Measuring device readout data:

────────────────────────────────────────

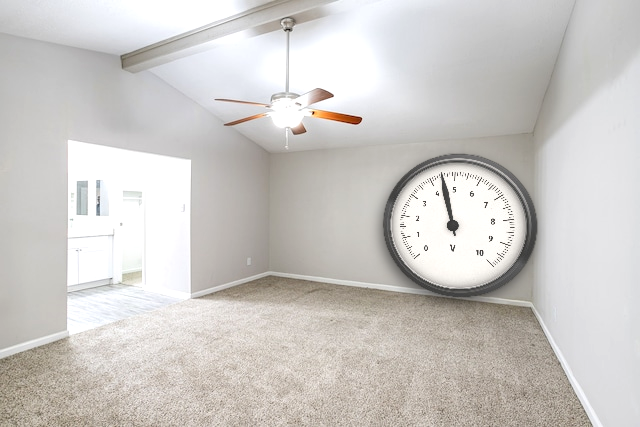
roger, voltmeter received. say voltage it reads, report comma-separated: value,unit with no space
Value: 4.5,V
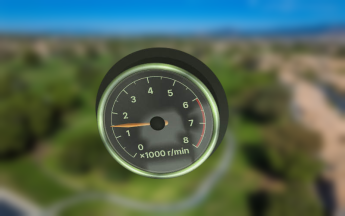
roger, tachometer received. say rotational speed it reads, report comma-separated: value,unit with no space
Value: 1500,rpm
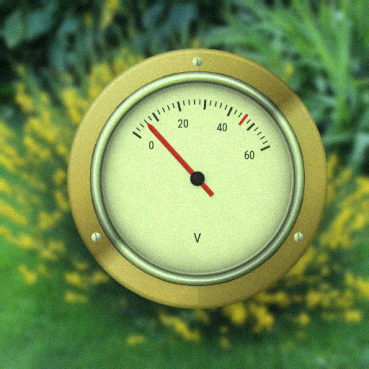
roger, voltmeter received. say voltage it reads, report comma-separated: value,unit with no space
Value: 6,V
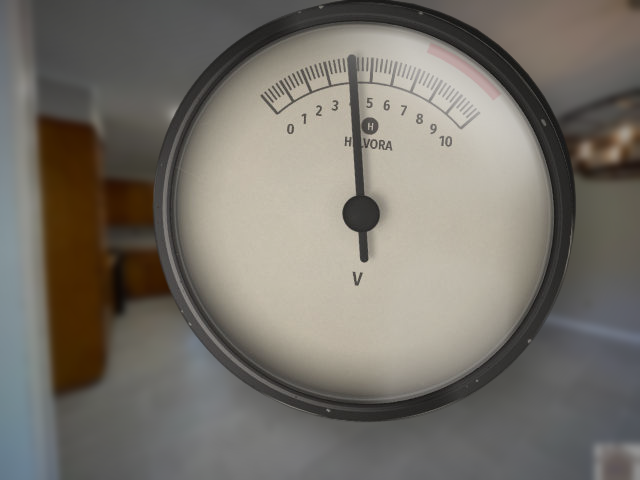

────────────────────────────────────────

▶ [PROMPT]: Rewrite all the items, changing "with no space" to "without a space" everywhere and keeping everything else the same. Omit the pictures from your version.

▶ [YOUR SOLUTION]:
roger, voltmeter received. say voltage it reads, report comma-separated: value,unit without a space
Value: 4.5,V
roger, tachometer received. say rotational speed it reads, report comma-separated: value,unit without a space
Value: 1500,rpm
roger, voltmeter received. say voltage it reads, report comma-separated: value,unit without a space
Value: 6,V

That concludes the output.